Single-Cell DNA Sequencing Reveals Cell-Level Genetic Evolutionary Processes and Clonal Structure in B-Cell Lymphomas

Introduction:

A precise depiction of intratumoral clonal diversity reveals the processes of clonal evolution and diversity within tumors. Comprehensive genetic analyses and inference of clonal structure in B-cell lymphomas, such as diffuse large B-cell lymphomas (DLBCL) and follicular lymphomas (FL), have been performed using variant allele fractions (VAFs) obtained from bulk samples. However, this method is limited in terms of predicting precise clonal structure, cell-level co-occurrence, and chronological order of genetic alterations. Moreover, the clonal relationship between the genotype and phenotype at the single-cell level has not been well characterized in B-cell lymphomas.

Methods:

Simultaneous single-cell DNA sequencing (scDNA-seq) and cell surface protein analyses were performed using the Tapestri platform (Mission Bio). We analyzed 32 samples from 30 patients with B-cell lymphomas, consisting of 12 DLBCLs and 18 FLs. In two cases, both lymph node and bone marrow tumor samples were analyzed. We designed 298 amplicons to cover 61 recurrently mutated genes in FL and DLBCL samples. We also selected 68 custom antibodies with oligotags to capture cell surface protein expression related to B cell differentiation (e.g., CD10, CD19, CD20, CD138, and CD83) and interactions with the tumor microenvironment (e.g., MHC PD-1, PD-L1, CTLA-4, LAG3, BTLA, and LIGHT). The sequenced data were processed using the Tapestri Pipeline for variant calling and multiple filtering processes (Miles L et al., Nature 2020). Phylogenetic trees were inferred using the COMPASS package (Sollier E et al., Nat Commun 2023).

Results:

We sequenced a median of 6,501 cells per sample (range: 1,039-18,099). A total of 223,336 cells were annotated using conventional B/T cell lineage markers to identify B cells (120,384), CD4-T-cells (38,863), and CD8-T-cells (21,523), with a median coverage of 78 reads per cell per amplicon. Through scDNA-seq, 97 variants were detected (median: 3.5; range: 1-10 per sample) which were used for further analysis. Notably, the average VAFs derived from scDNA-seq exhibited good concordance with the VAFs obtained from matched bulk whole-exome sequencing data (n=15), confirming the reliability of scDNA-seq (R=0.89).
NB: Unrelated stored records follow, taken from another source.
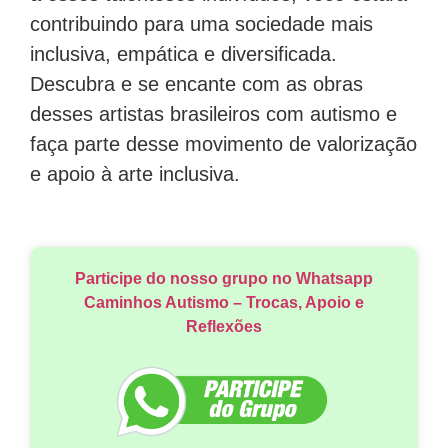
contribuindo para uma sociedade mais
inclusiva, empática e diversificada.
Descubra e se encante com as obras
desses artistas brasileiros com autismo e
faça parte desse movimento de valorização
e apoio à arte inclusiva.
Participe do nosso grupo no Whatsapp
Caminhos Autismo – Trocas, Apoio e
Reflexões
The most frequent mutations identified through scDNA-seq in DLBCL cases were CREBBP, TP53, B2M, and MYD88 (n=4, 33%), and CARD11 and HIST1H1E (n=3, 25%). In FL cases, CREBBP mutations were the most frequently detected (n=8, 44%), followed by EZH2, TNFRSF14, and STAT6 mutations (n=4, 23%). Notably, all CREBBP mutations detected in FL cases were found in the initiating cells of pyrogenic trees, suggesting a strong role in initiating mutations in FL. MEF2B, HIST1H1E, and GNA13 mutations were also found in the initiating cells, whereas KMT2D mutations were mainly detected in subclonal cells in FL. Consistent with the findings of previous bulk studies, all TP53 mutations were found in the subclonal cells in both DLBCL and FL cases. Strikingly, all six STAT6 mutations (D419G (n=3), D419N, N421K, and N430T) were detected in subclonal cells, suggesting a contribution to clonal expansion and progressive FL disease.

Spatially separated tumors were found to share founder genetic alterations at the single-cell level, and additional alterations were acquired in lymph node (e.g., CREBBP CN-LOH and CTSS Y132D), but not in bone marrow.
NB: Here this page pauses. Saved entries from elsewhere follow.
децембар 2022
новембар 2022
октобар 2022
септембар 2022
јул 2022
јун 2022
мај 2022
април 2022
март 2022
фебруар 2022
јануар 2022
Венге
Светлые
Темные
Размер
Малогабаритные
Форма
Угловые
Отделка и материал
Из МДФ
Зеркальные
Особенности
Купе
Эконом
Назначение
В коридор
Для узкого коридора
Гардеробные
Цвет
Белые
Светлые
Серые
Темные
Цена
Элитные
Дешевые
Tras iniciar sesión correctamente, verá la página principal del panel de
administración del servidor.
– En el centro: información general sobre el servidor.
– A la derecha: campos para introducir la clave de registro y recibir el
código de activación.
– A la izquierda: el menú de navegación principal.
scDNA-seq also provided information on co-occurrence and mutual exclusiveness at the cellular level. In the case of both MYD88 (L265P) and CD79B mutations (MCD-type DLBCL), although these two gene mutations were concurrently found in most lymphoma cells, 39 of 1,523 lymphoma cells had only MYD88 mutation. Similarly, in an FL case harboring both CREBBP and EP300 mutations, these mutations diverged into two independent branches, indicating mutual exclusion at the cellular level.

Conclusion:

scDNA sequencing revealed the clonal structures and evolutionary processes of B-cell lymphomas at the cellular level. Specifically, some driver mutations were found to be mutually exclusive, which contrasts with the findings from previous bulk-sequencing studies that showed their co-occurrence at the patient level. Simultaneous profiling of single-cell DNA and cell surface proteins is ongoing, which will provide further insights into the genetic and phenotypic profiles of intratumor heterogeneity in B-cell lymphomas.